**AIM OF THE TASK:** Copy the text of the records starting at the line that contains "HOZZÁSZÓLÁS" and ending at the line that contains "Наши технические специалисты", including both of those lines. Leave the pictures out of your answer.

**RAW DATA:**

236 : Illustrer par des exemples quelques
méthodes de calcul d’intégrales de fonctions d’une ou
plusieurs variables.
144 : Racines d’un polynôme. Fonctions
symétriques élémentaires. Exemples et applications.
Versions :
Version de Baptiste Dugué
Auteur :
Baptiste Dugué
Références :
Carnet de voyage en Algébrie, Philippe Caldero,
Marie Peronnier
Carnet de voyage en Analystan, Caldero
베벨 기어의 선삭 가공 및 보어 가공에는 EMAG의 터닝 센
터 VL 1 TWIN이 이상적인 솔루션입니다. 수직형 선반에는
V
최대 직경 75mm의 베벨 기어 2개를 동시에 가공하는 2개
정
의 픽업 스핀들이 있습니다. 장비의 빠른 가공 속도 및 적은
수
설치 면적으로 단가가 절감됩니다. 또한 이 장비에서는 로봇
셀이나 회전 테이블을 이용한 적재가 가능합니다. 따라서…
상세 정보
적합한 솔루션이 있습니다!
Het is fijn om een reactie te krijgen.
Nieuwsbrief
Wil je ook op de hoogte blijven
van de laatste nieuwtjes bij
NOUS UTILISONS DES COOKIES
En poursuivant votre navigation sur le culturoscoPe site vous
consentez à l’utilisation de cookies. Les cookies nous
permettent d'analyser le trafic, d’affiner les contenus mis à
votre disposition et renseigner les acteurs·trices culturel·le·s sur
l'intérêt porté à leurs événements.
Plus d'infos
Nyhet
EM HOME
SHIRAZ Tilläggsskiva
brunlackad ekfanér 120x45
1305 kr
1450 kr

==

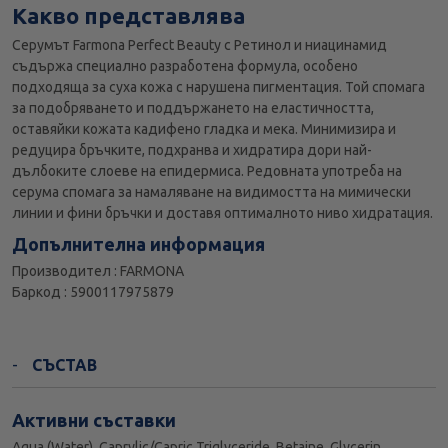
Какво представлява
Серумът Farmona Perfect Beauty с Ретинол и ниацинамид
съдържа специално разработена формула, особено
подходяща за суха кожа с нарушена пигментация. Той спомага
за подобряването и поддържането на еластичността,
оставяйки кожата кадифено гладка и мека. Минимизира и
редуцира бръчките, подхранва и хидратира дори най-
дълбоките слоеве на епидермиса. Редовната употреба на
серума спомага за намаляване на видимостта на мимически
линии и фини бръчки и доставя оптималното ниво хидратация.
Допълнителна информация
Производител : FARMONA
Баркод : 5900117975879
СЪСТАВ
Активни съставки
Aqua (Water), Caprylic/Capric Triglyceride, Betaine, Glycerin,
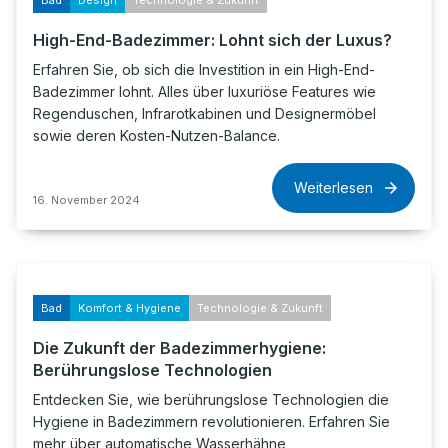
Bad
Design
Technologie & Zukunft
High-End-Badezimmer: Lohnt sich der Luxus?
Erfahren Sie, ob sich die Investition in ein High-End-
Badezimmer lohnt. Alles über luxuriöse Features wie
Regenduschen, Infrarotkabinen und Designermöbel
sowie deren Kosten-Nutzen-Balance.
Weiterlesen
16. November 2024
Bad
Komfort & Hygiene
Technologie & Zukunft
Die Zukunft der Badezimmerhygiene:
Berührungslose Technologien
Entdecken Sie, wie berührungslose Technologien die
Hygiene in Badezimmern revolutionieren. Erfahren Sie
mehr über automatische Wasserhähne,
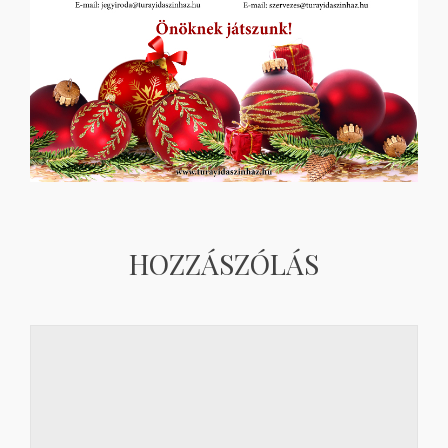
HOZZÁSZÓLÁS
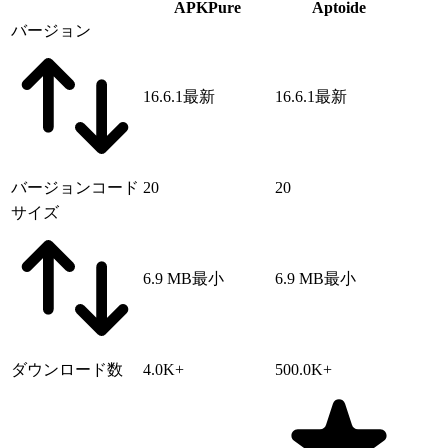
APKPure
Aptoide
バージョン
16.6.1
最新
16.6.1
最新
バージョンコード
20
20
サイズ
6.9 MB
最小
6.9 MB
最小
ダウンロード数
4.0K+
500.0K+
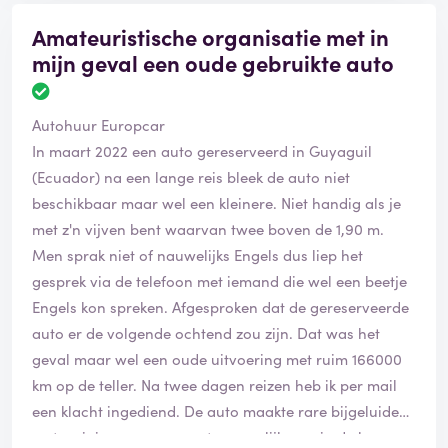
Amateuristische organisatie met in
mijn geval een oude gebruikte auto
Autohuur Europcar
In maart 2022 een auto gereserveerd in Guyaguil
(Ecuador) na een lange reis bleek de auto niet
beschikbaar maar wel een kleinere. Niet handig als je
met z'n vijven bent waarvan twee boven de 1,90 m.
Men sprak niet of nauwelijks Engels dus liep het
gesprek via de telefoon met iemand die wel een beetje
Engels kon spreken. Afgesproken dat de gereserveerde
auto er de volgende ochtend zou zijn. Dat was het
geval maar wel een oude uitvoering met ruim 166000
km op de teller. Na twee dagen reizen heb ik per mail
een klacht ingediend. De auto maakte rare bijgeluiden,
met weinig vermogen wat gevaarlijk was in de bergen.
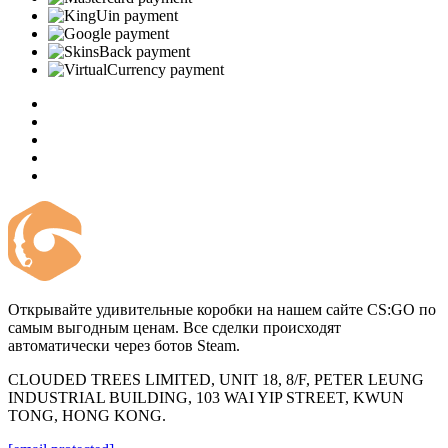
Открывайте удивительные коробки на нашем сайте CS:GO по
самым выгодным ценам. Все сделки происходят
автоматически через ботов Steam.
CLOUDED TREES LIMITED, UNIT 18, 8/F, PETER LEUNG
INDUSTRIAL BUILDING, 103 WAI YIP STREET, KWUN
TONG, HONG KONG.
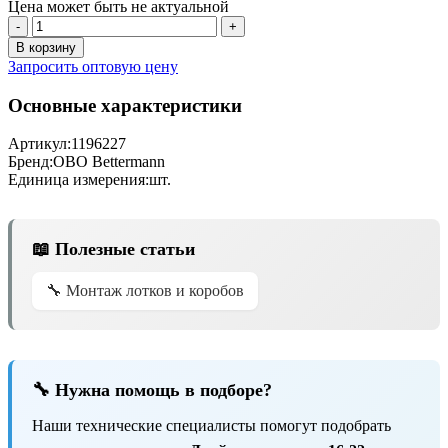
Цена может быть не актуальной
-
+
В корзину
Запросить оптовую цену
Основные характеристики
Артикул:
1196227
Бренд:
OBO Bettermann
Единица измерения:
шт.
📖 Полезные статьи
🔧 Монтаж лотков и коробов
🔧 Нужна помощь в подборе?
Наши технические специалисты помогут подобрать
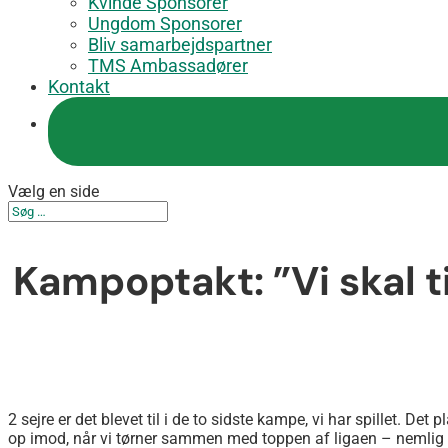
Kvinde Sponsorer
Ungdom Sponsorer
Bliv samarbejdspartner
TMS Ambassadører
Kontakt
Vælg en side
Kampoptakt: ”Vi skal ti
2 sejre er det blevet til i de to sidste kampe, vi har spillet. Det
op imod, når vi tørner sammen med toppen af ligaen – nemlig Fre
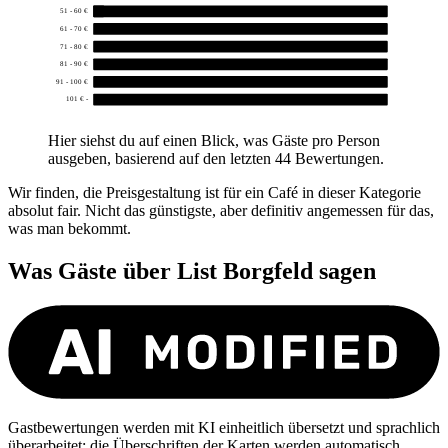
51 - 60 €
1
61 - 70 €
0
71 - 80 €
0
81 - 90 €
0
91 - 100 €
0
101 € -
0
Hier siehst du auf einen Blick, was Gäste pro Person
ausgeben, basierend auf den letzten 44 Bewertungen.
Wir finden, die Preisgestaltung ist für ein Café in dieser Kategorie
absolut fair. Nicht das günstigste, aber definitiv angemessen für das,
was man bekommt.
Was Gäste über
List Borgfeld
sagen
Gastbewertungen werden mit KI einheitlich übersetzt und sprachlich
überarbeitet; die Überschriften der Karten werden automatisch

**REPLY TO THE TASK:**
HOZZÁSZÓLÁS
APKPure
Aptoide
バージョン
16.6.1
最新
16.6.1
最新
バージョンコード
20
20
サイズ
6.9 MB
最小
6.9 MB
最小
ダウンロード数
4.0K+
500.0K+
Amateuristische organisatie met in
mijn geval een oude gebruikte auto
Autohuur Europcar
In maart 2022 een auto gereserveerd in Guyaguil
(Ecuador) na een lange reis bleek de auto niet
beschikbaar maar wel een kleinere. Niet handig als je
met z'n vijven bent waarvan twee boven de 1,90 m.
Men sprak niet of nauwelijks Engels dus liep het
gesprek via de telefoon met iemand die wel een beetje
Engels kon spreken. Afgesproken dat de gereserveerde
auto er de volgende ochtend zou zijn. Dat was het
geval maar wel een oude uitvoering met ruim 166000
km op de teller. Na twee dagen reizen heb ik per mail
een klacht ingediend. De auto maakte rare bijgeluiden,
met weinig vermogen wat gevaarlijk was in de bergen.
Открывайте удивительные коробки на нашем сайте CS:GO по
самым выгодным ценам. Все сделки происходят
автоматически через ботов Steam.
CLOUDED TREES LIMITED, UNIT 18, 8/F, PETER LEUNG
INDUSTRIAL BUILDING, 103 WAI YIP STREET, KWUN
TONG, HONG KONG.
Цена может быть не актуальной
-
+
В корзину
Запросить оптовую цену
Основные характеристики
Артикул:
1196227
Бренд:
OBO Bettermann
Единица измерения:
шт.
📖 Полезные статьи
🔧 Монтаж лотков и коробов
🔧 Нужна помощь в подборе?
Наши технические специалисты помогут подобрать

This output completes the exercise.